Let the Polling Begin: With 1 Year Until Governor’s Election, Pundits Weigh In

ON NOVEMBER 8th, Huff Post Politics writer Ashley Woods posted a piece titled, “Michigan Governor Poll Shows Close Race Between Rick Snyder, Mark Schauer.” In her piece Woods writes, “The contest for Michigan’s governor’s race may be closer than previously anticipated, according to a new poll.” She goes on to report about a poll done by Inside Michigan Politics, a newsletter recently purchased by Susan J. Demas.

Woods writes, “While many polls this fall have given Gov. Rick Snyder (R) an eight-to-10 point lead over his presumed Democratic challenger, former Rep. Mark Schauer, new numbers from Inside Michigan Politics (IMP) suggest that neither candidate leads the race. IMP, a subscription-based statewide political newsletter, commissioned their own poll using both Republican and Democrat pollsters from Michigan, the Republican-affiliated Revsix of Pontiac, Mich. and Michigan Blueprint Strategies, a Democratic polling company in Lansing.”

The same day, the wonkish politics site PolicyMic singled out Michigan’s match-up between Schauer and Snyder as one to watch. Frank Hagler writes, “Florida, Pennsylvania, and Michigan are three states worth watching because: 1) Obama won each state in 2008 and 2012; 2) The elected governors ran on decidedly conservative platforms that have proved to be unpopular; 3) Backlash against the Republican governors attempts to suppress voter turnout; failure to take measures to address the uninsured in their states and an assault on collective bargaining rights will generate a technologically superior get out the vote movement among the coalition of voters that re-elected Obama and sealed a victory for McAuliffe in Virginia. That should be enough to cause each of them to flip in 2014.”

On November 15, The Washington Post came out with a list of the top 15 gubernatorial races to watch in the United States. Writers Sean Sullivan and Aaron Blake put Michigan’s contest at number 6 in the nation. They write: “The GOP is defending 22 seats, compared to just 14 for Democrats. More than half the seats on our list below are controlled by the GOP, including six of the top eight races most likely to flip party control and three of the top four.”

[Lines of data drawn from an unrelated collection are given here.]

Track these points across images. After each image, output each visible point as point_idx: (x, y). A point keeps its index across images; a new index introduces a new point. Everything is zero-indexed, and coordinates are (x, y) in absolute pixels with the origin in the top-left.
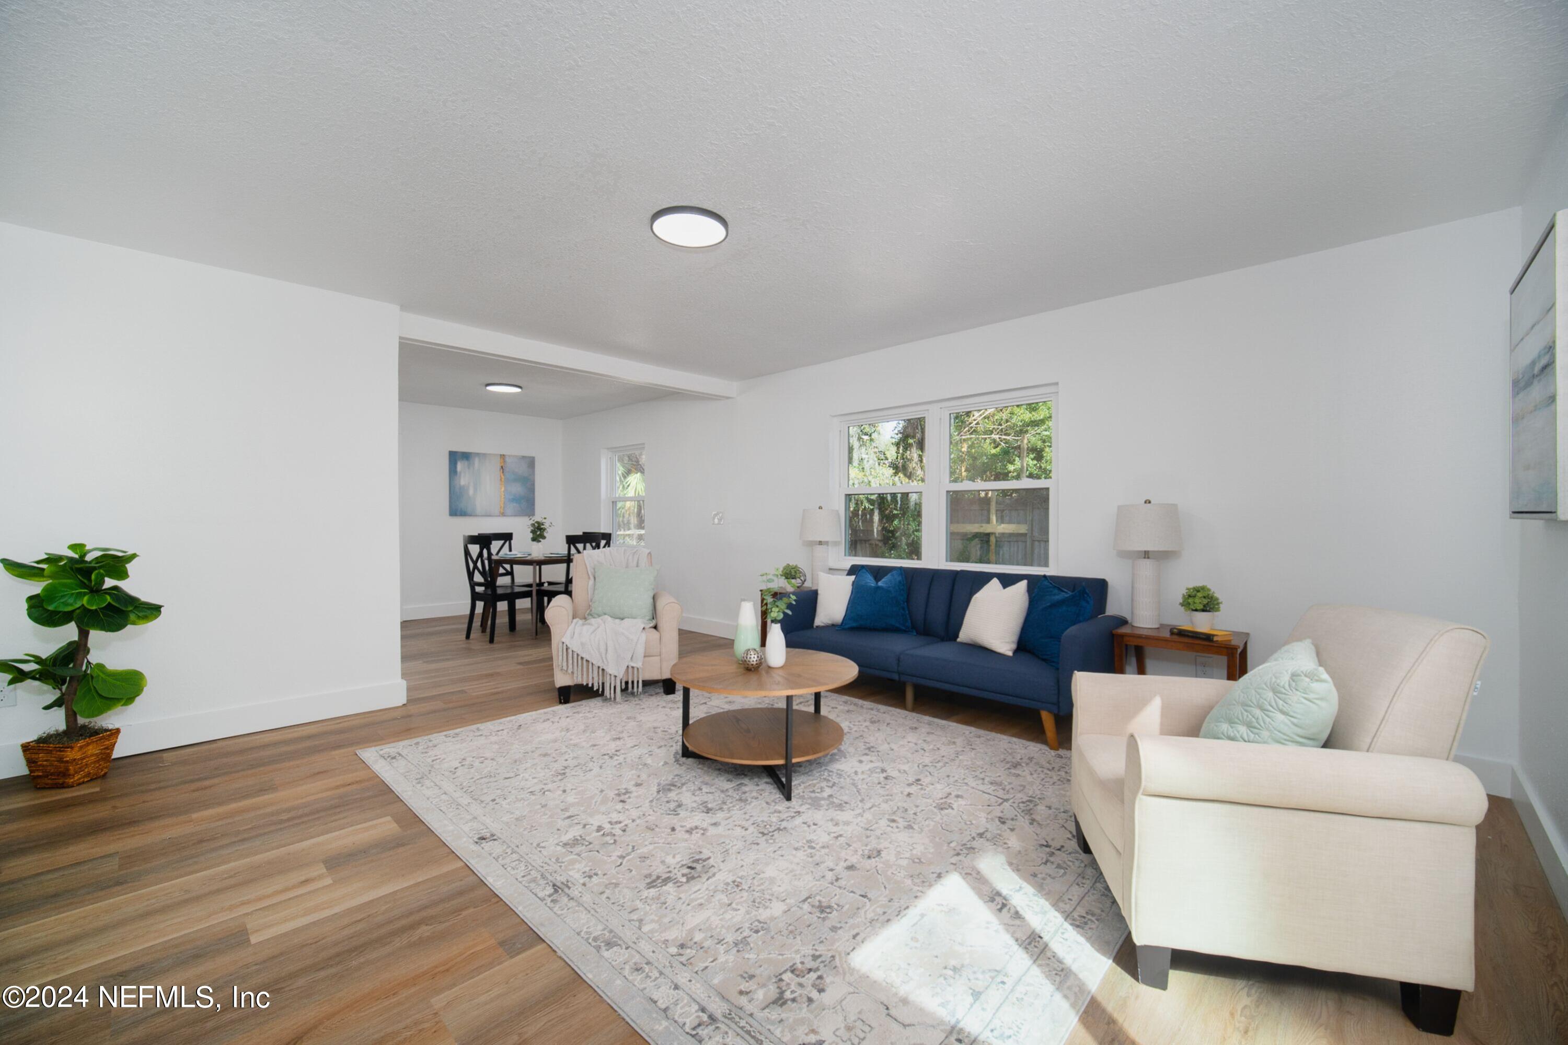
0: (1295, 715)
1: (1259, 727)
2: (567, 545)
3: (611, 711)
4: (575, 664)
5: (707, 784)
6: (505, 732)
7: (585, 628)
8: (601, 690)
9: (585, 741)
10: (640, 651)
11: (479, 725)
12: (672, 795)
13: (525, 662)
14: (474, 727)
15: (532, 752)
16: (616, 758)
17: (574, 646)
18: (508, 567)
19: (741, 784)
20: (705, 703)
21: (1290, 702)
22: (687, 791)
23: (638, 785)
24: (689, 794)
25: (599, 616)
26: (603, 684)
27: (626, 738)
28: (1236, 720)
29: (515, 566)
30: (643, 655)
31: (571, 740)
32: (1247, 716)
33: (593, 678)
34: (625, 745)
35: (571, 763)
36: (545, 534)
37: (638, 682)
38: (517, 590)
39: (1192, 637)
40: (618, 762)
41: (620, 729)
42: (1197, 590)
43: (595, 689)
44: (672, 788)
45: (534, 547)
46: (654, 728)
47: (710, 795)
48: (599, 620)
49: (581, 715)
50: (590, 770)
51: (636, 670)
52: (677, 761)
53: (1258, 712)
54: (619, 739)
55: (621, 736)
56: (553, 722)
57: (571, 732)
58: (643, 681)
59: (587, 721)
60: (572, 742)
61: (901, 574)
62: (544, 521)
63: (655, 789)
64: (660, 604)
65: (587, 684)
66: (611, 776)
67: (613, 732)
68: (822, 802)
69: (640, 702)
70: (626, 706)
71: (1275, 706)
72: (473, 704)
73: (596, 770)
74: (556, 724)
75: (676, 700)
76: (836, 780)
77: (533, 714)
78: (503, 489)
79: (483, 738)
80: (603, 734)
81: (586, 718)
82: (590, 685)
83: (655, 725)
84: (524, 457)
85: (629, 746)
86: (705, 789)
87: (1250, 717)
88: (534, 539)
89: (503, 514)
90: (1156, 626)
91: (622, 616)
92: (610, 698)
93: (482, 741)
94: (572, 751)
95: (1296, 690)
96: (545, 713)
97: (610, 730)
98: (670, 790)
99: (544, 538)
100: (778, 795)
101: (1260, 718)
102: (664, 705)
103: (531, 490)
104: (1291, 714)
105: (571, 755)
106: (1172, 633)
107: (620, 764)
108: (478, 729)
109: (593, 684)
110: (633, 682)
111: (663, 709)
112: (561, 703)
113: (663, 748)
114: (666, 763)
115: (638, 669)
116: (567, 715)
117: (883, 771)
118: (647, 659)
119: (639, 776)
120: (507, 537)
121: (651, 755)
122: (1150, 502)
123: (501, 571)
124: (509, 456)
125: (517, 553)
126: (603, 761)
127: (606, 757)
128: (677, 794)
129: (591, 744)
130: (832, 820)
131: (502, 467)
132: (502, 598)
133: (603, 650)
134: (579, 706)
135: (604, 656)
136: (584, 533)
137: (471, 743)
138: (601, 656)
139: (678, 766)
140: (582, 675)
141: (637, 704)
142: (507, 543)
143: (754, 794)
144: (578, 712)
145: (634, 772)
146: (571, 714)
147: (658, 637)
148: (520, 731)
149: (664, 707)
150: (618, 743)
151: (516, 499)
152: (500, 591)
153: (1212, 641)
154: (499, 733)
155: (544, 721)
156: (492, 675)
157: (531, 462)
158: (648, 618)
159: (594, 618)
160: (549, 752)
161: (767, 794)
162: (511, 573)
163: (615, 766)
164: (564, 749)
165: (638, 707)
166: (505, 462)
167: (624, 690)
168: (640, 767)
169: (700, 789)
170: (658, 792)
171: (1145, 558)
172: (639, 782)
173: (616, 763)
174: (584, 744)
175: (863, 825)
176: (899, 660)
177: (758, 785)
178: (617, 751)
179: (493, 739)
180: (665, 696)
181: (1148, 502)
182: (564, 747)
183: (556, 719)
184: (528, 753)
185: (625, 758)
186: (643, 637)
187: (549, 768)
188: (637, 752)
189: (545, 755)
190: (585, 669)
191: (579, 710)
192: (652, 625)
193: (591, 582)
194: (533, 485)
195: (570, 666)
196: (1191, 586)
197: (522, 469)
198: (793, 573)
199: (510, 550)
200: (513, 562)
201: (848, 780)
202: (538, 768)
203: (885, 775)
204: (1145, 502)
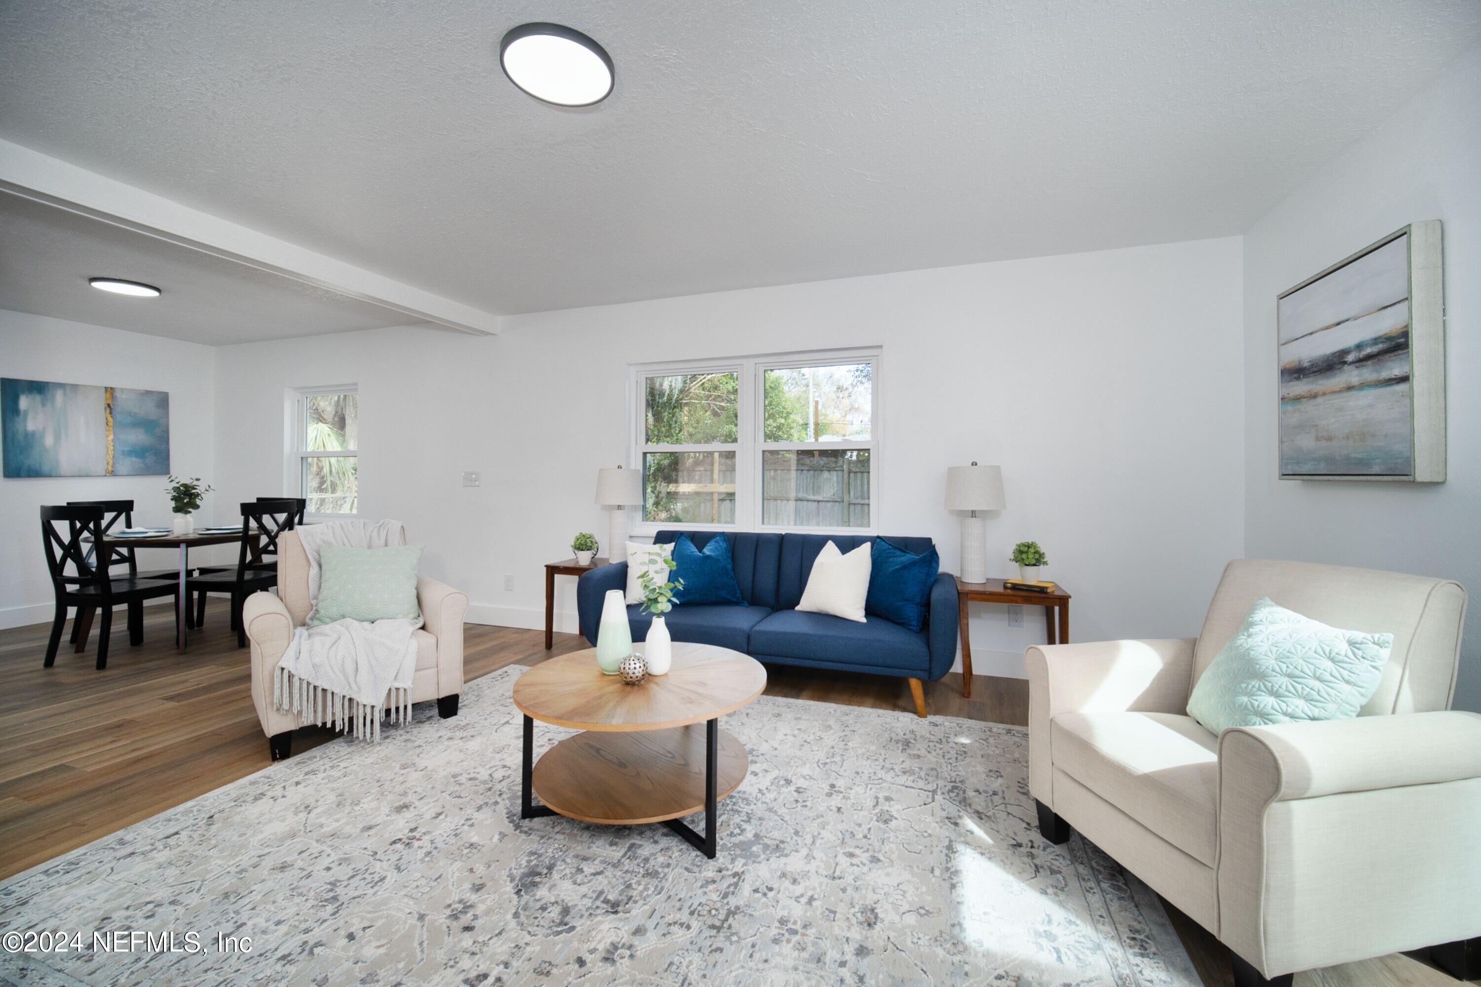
0: (1363, 685)
1: (1324, 700)
2: (243, 517)
3: (369, 761)
4: (305, 698)
5: (585, 859)
6: (184, 834)
7: (317, 640)
8: (346, 729)
9: (347, 824)
10: (410, 664)
11: (120, 833)
12: (543, 893)
13: (179, 695)
14: (110, 839)
15: (255, 866)
16: (416, 844)
17: (302, 671)
18: (124, 551)
19: (632, 846)
20: (507, 723)
21: (1357, 671)
22: (563, 878)
23: (478, 888)
24: (567, 885)
25: (334, 620)
26: (351, 719)
27: (417, 803)
28: (1287, 693)
29: (137, 550)
30: (414, 669)
31: (322, 826)
32: (1303, 688)
33: (333, 714)
34: (421, 816)
35: (341, 872)
36: (198, 502)
37: (406, 707)
38: (141, 585)
39: (1027, 590)
40: (424, 850)
41: (399, 789)
42: (1029, 546)
43: (337, 730)
44: (537, 879)
45: (176, 520)
46: (454, 776)
47: (600, 877)
48: (336, 625)
49: (321, 775)
50: (383, 879)
51: (402, 693)
52: (517, 827)
53: (1317, 684)
54: (406, 806)
55: (406, 800)
56: (274, 799)
57: (315, 812)
58: (413, 705)
59: (335, 785)
60: (325, 829)
61: (725, 540)
62: (195, 483)
63: (509, 888)
64: (427, 597)
65: (324, 724)
66: (423, 882)
67: (390, 797)
68: (754, 849)
69: (408, 736)
70: (391, 746)
71: (1339, 677)
72: (97, 789)
73: (392, 877)
74: (280, 800)
75: (463, 724)
76: (747, 809)
77: (232, 789)
78: (111, 437)
79: (137, 859)
80: (374, 804)
81: (331, 779)
82: (329, 725)
83: (455, 770)
84: (148, 393)
85: (428, 816)
86: (588, 869)
87: (1308, 689)
88: (177, 510)
89: (113, 474)
90: (984, 581)
91: (372, 617)
92: (365, 740)
93: (138, 866)
94: (334, 848)
95: (1363, 658)
96: (253, 783)
97: (382, 794)
98: (535, 884)
99: (197, 507)
100: (694, 855)
101: (1321, 689)
102: (449, 735)
103: (165, 437)
104: (1360, 683)
105: (334, 857)
106: (1005, 588)
107: (428, 853)
108: (122, 842)
109: (333, 723)
110: (397, 709)
111: (450, 743)
112: (274, 759)
113: (485, 809)
114: (503, 836)
115: (405, 690)
116: (296, 779)
117: (788, 782)
118: (419, 673)
119: (471, 870)
120: (124, 507)
121: (472, 825)
122: (976, 464)
123: (115, 557)
124: (122, 390)
125: (139, 529)
126: (397, 856)
127: (399, 846)
128: (550, 890)
129: (361, 826)
130: (784, 875)
131: (109, 405)
132: (120, 598)
133: (350, 668)
134: (310, 759)
135: (351, 680)
136: (258, 499)
137: (115, 877)
138: (347, 680)
139: (523, 836)
140: (315, 711)
141: (406, 741)
142: (123, 517)
143: (661, 859)
144: (314, 772)
145: (458, 864)
146: (301, 778)
147: (434, 641)
148: (214, 828)
149: (451, 738)
150: (408, 814)
151: (139, 452)
152: (115, 589)
153: (1046, 593)
154: (172, 841)
155: (256, 799)
156: (119, 726)
157: (163, 401)
158: (412, 616)
159: (325, 623)
160: (289, 859)
161: (677, 854)
162: (131, 560)
163: (422, 861)
164: (316, 848)
165: (410, 745)
166: (113, 397)
167: (386, 725)
168: (465, 851)
169: (580, 870)
170: (518, 892)
171: (972, 517)
172: (478, 882)
173: (421, 854)
174: (348, 829)
175: (825, 873)
176: (749, 637)
177: (656, 842)
178: (412, 830)
179: (162, 856)
180: (443, 721)
181: (974, 464)
182: (314, 844)
183: (278, 791)
184: (244, 870)
185: (432, 842)
186: (414, 645)
187: (301, 894)
188: (445, 826)
189: (283, 867)
190: (320, 703)
191: (312, 767)
192: (420, 625)
193: (314, 570)
194: (167, 431)
195: (296, 703)
196: (1019, 543)
197: (149, 409)
198: (589, 544)
199: (129, 525)
200: (133, 544)
201: (759, 804)
202: (279, 898)
203: (792, 788)
204: (972, 465)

At number six, Sullivan and Blake consider it a good bet that Schauer will unseat Snyder.

Then, on November 20th, The Detroit News came out with a piece titled, “Poll: Snyder extends lead over Schauer in Michigan governor’s race.” In that article, Chad Livengood writes, “With the 2014 election less than a year away, Gov. Rick Snyder’s lead over Mark Schauer has widened as his likely Democratic challenger struggles to be recognized, according to a new poll released exclusively to The Detroit News.

The Republican governor led 44.5 percent to Schauer’s 31 percent in a statewide poll last week of 600 likely voters commissioned by the bipartisan public relations firm Lambert, Edwards & Associates. In July, the firm’s pollster, Denno Research, found Snyder had a 6 percentage-point lead over Schauer, a former Battle Creek congressman.”

Nate Silver, the 30-something political savant who accurately predicted in his New York Times blog how every state would go in the 2012 presidential election, has said this about the Snyder-Schauer race: “Governor Rick Snyder is one of several Republican governors helped by favorable political winds in 2010 that no longer blow so hard.

Snyder’s approval rating hovers around the mid-40s, but he holds a double digit lead against former Democratic congressman Mark Schauer.”

Silver noted that the Michigan race is important for the GOP, and that Snyder is the most vulnerable of a trifecta of Midwestern Republicans, along with Scott Walker of Wisconsin and John Kasich of Ohio, elected in 2010.

The Cook Political Report and Larry Sabato’s Crystal Ball have changed their projection as to whether Mark Schauer will successfully oust Governor Rick Snyder from “lean Republican” to “toss-up.”